Every record must be reproduced exactly. Leave none out.

:: Data records

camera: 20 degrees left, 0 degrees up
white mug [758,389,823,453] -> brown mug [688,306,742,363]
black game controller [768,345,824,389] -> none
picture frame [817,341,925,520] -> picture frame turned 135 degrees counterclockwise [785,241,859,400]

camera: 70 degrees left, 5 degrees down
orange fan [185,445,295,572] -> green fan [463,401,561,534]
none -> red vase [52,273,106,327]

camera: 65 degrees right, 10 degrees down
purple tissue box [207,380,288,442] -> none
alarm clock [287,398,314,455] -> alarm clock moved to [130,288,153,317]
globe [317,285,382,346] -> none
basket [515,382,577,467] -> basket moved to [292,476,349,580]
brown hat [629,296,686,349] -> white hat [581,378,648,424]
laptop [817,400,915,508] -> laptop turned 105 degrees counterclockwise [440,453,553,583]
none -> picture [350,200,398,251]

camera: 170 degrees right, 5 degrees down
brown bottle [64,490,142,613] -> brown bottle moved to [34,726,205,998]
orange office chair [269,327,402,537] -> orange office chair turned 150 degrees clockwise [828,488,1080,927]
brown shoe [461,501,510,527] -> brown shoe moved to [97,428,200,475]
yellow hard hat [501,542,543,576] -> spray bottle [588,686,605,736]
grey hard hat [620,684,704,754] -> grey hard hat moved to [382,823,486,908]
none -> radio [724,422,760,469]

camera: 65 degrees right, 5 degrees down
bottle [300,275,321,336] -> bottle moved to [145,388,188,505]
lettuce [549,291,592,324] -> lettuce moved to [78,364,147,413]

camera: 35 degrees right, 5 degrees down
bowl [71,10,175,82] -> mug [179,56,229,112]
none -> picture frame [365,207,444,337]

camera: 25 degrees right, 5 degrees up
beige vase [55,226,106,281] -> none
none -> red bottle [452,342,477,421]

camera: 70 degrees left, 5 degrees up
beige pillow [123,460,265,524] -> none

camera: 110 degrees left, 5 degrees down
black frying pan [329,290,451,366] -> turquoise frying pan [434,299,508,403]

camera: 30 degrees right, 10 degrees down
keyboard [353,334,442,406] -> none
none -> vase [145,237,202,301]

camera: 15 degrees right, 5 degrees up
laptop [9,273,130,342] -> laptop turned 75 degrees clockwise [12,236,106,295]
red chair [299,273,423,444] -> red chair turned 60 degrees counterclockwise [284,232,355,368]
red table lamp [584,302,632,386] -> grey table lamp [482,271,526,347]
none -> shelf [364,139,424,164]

::::

Exercise solution
camera: 20 degrees left, 0 degrees up
white mug [758,389,823,453] -> brown mug [688,306,742,363]
black game controller [768,345,824,389] -> none
picture frame [817,341,925,520] -> picture frame turned 135 degrees counterclockwise [785,241,859,400]

camera: 70 degrees left, 5 degrees down
orange fan [185,445,295,572] -> green fan [463,401,561,534]
none -> red vase [52,273,106,327]

camera: 65 degrees right, 10 degrees down
purple tissue box [207,380,288,442] -> none
alarm clock [287,398,314,455] -> alarm clock moved to [130,288,153,317]
globe [317,285,382,346] -> none
basket [515,382,577,467] -> basket moved to [292,476,349,580]
brown hat [629,296,686,349] -> white hat [581,378,648,424]
laptop [817,400,915,508] -> laptop turned 105 degrees counterclockwise [440,453,553,583]
none -> picture [350,200,398,251]

camera: 170 degrees right, 5 degrees down
brown bottle [64,490,142,613] -> brown bottle moved to [34,726,205,998]
orange office chair [269,327,402,537] -> orange office chair turned 150 degrees clockwise [828,488,1080,927]
brown shoe [461,501,510,527] -> brown shoe moved to [97,428,200,475]
yellow hard hat [501,542,543,576] -> spray bottle [588,686,605,736]
grey hard hat [620,684,704,754] -> grey hard hat moved to [382,823,486,908]
none -> radio [724,422,760,469]

camera: 65 degrees right, 5 degrees down
bottle [300,275,321,336] -> bottle moved to [145,388,188,505]
lettuce [549,291,592,324] -> lettuce moved to [78,364,147,413]

camera: 35 degrees right, 5 degrees down
bowl [71,10,175,82] -> mug [179,56,229,112]
none -> picture frame [365,207,444,337]

camera: 25 degrees right, 5 degrees up
beige vase [55,226,106,281] -> none
none -> red bottle [452,342,477,421]

camera: 70 degrees left, 5 degrees up
beige pillow [123,460,265,524] -> none

camera: 110 degrees left, 5 degrees down
black frying pan [329,290,451,366] -> turquoise frying pan [434,299,508,403]

camera: 30 degrees right, 10 degrees down
keyboard [353,334,442,406] -> none
none -> vase [145,237,202,301]

camera: 15 degrees right, 5 degrees up
laptop [9,273,130,342] -> laptop turned 75 degrees clockwise [12,236,106,295]
red chair [299,273,423,444] -> red chair turned 60 degrees counterclockwise [284,232,355,368]
red table lamp [584,302,632,386] -> grey table lamp [482,271,526,347]
none -> shelf [364,139,424,164]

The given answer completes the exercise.